# HAGA LO SIGUIENTE
Cambie "history" por "edit log" en todas las filas y vuelva a escribirlas sin ninguna otra modificación.
-*-*-
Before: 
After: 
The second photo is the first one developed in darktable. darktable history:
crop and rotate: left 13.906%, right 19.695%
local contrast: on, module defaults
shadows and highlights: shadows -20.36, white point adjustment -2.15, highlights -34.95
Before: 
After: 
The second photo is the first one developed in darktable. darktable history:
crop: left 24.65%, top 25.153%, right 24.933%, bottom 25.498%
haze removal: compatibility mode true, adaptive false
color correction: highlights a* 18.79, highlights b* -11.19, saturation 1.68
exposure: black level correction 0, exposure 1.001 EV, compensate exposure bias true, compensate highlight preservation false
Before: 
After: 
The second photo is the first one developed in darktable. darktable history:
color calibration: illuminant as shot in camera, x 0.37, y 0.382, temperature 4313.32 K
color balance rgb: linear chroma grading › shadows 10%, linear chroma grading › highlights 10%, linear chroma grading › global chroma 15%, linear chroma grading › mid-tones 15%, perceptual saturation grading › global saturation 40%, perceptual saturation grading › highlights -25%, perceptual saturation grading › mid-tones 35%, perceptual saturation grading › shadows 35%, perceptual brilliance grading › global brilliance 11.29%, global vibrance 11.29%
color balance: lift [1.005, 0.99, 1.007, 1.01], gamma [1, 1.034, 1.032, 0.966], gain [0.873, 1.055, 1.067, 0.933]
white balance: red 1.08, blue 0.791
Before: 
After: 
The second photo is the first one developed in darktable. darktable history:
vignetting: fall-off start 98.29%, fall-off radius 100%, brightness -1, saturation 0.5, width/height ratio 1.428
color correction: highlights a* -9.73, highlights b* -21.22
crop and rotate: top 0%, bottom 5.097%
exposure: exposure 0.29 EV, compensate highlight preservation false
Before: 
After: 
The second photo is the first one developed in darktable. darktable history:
-*-*-
# SOLUCIÓN DEL EJERCICIO
Before: 
After: 
The second photo is the first one developed in darktable. darktable edit log:
crop and rotate: left 13.906%, right 19.695%
local contrast: on, module defaults
shadows and highlights: shadows -20.36, white point adjustment -2.15, highlights -34.95
Before: 
After: 
The second photo is the first one developed in darktable. darktable edit log:
crop: left 24.65%, top 25.153%, right 24.933%, bottom 25.498%
haze removal: compatibility mode true, adaptive false
color correction: highlights a* 18.79, highlights b* -11.19, saturation 1.68
exposure: black level correction 0, exposure 1.001 EV, compensate exposure bias true, compensate highlight preservation false
Before: 
After: 
The second photo is the first one developed in darktable. darktable edit log:
color calibration: illuminant as shot in camera, x 0.37, y 0.382, temperature 4313.32 K
color balance rgb: linear chroma grading › shadows 10%, linear chroma grading › highlights 10%, linear chroma grading › global chroma 15%, linear chroma grading › mid-tones 15%, perceptual saturation grading › global saturation 40%, perceptual saturation grading › highlights -25%, perceptual saturation grading › mid-tones 35%, perceptual saturation grading › shadows 35%, perceptual brilliance grading › global brilliance 11.29%, global vibrance 11.29%
color balance: lift [1.005, 0.99, 1.007, 1.01], gamma [1, 1.034, 1.032, 0.966], gain [0.873, 1.055, 1.067, 0.933]
white balance: red 1.08, blue 0.791
Before: 
After: 
The second photo is the first one developed in darktable. darktable edit log:
vignetting: fall-off start 98.29%, fall-off radius 100%, brightness -1, saturation 0.5, width/height ratio 1.428
color correction: highlights a* -9.73, highlights b* -21.22
crop and rotate: top 0%, bottom 5.097%
exposure: exposure 0.29 EV, compensate highlight preservation false
Before: 
After: 
The second photo is the first one developed in darktable. darktable edit log:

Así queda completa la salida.